You could hear that the Beatles were desperately trying to be four individuals by then. I’d loved them since I’d first heard them as a college freshman, pouring all my quarters into the jukebox to play I Want to Hold Your Hand. They’d also been so generous to us on the 1968 Stax tour of the UK. They even sent us a limo! When it was over, it was sad, but it was time. We were fortunate they made the sacrifice to be together with each other for so long.
Richard Williams: ‘It didn’t matter – there was tons to listen to’
Then: 23, Melody Maker news editor. Now: 73, music and sports journalist
Sounds magazine had just started up and we’d lost lots of staff, so I’d suddenly become number two at the Melody Maker. I’d also become their Beatles person. John and I had always got on quite well, but he was on the brink of moving to LA. We all knew they were breaking up. To anyone in the business, the Mirror story didn’t really seem like news, just confirmation.
It didn’t matter that the Beatles weren’t around much by then. The Stones weren’t either. It was a very dynamic time musically. There was still tons to listen to: heavier stuff like Led Zeppelin, country-rock like the Flying Burrito Brothers, great singer-songwriters, the early stirrings of glam.
The last word on the Beatles didn’t come until John sent us a letter in November 1971, which properly put the limping dog out of its misery [in response to an interview Paul had done in the paper that month, discussing the Beatles’ financial woes]. Them using our postbag to communicate with each other was thrilling, but it felt pretty final.
No one thought there’d be a reunion tour. Then again, rock’n’roll wasn’t old enough then to have reunion tours.
Lillian Adams: ‘We’d go to John’s house on the bus’
Then: 21, Beatles fan since 1961. Now: 71, retired finance editor
I was amazed when I heard they’d broken up. You’d read how they didn’t like Yoko, they didn’t like Linda, how Paul wanted the Beatles to be looked after by his girlfriend’s dad and brother, which surely didn’t sound like a good idea to anybody other than him. But I thought they’d get through it. They’d been the Beatles since they were kids. How could they be anything else?

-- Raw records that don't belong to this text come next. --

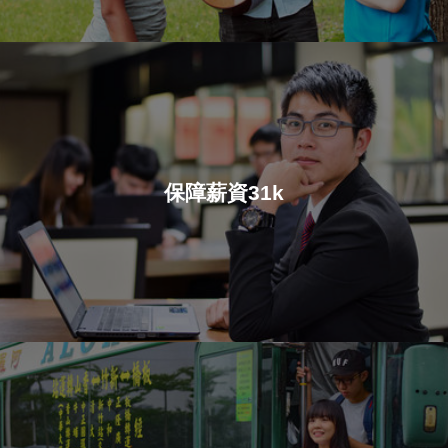
保障薪資31k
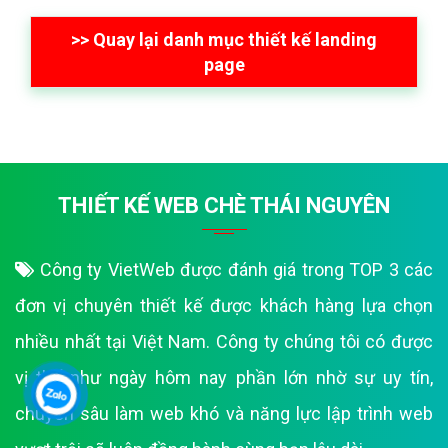
>> Quay lại danh mục thiết kế landing
page
THIẾT KẾ WEB CHÈ THÁI NGUYÊN
Công ty VietWeb được đánh giá trong TOP 3 các
đơn vị chuyên thiết kế được khách hàng lựa chọn
nhiều nhất tại Việt Nam. Công ty chúng tôi có được
vị thế như ngày hôm nay phần lớn nhờ sự uy tín,
chuyên sâu làm web khó và năng lực lập trình web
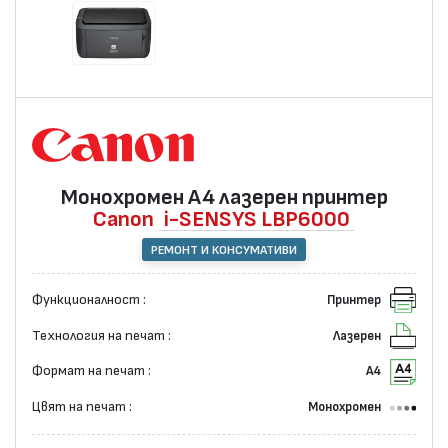
Монохромен А4 лазерен принтер
Canon
i-SENSYS LBP6000
РЕМОНТ И КОНСУМАТИВИ
Функционалност :
Принтер
Технология на печат :
Лазерен
Формат на печат :
А4
Цвят на печат :
Монохромен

I’d seen them lots in my early teens, living not far from Liverpool. On Saturdays and school holidays, my friends and I would go to John’s house on the bus as we had nothing else to do. We only saw him once. You got such little access to pop culture back then. You’d get your Beatles monthly magazine, Top of the Pops once a week on the TV – but that was it. The idea of seeing your favourite group any minute of any day was unbelievable.

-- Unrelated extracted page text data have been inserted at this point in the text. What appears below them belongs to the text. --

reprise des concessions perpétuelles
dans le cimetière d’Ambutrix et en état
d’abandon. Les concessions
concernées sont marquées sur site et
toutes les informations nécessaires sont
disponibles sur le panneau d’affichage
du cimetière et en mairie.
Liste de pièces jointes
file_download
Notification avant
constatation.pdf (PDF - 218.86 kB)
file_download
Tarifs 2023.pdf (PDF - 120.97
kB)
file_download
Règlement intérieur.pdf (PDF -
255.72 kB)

I discovered so much music from the Beatles. I wouldn’t have liked the blues without them – I was more into John Mayall, Eric Clapton and Cream by 1970. But I still bought every Beatles album and I loved Abbey Road. I couldn’t believe they wouldn’t be there any more.
Don Letts: ‘It wasn’t a bad thing – the first solo records were great’
Then: 14, schoolboy, Tennison’s School, London. Now: 64, film director and BBC Radio 6 Music DJ
My older brother Desmond worked in Carnaby Street and he’d bring Beatles records home. By the late 60s I had all the Beatles bootlegs with the three pigs on the label, and was a young Apple scruff, hanging around outside. I eventually had the second biggest collection of Beatles memorabilia in the UK, before punk came and saved me. To me, the Beatles laid the blueprint of all the possibilities in pop.
If you followed the emotional arc of their records, you could tell things were going wrong. I remember thinking it wasn’t necessarily a bad thing. Those first solo records were great: John’s raw emotions laid out with the Plastic Ono Band; George’s godly piece of work, All Things Must Pass; Paul consistently making great stuff.
I also got more into Trojan reggae and American soul after they split; the duality of my existence as a black British person meant that, as one side of that equation was faltering, I’d go into the other. But even now, the Beatles’ music has an impact on people’s lives. It will live on for ever.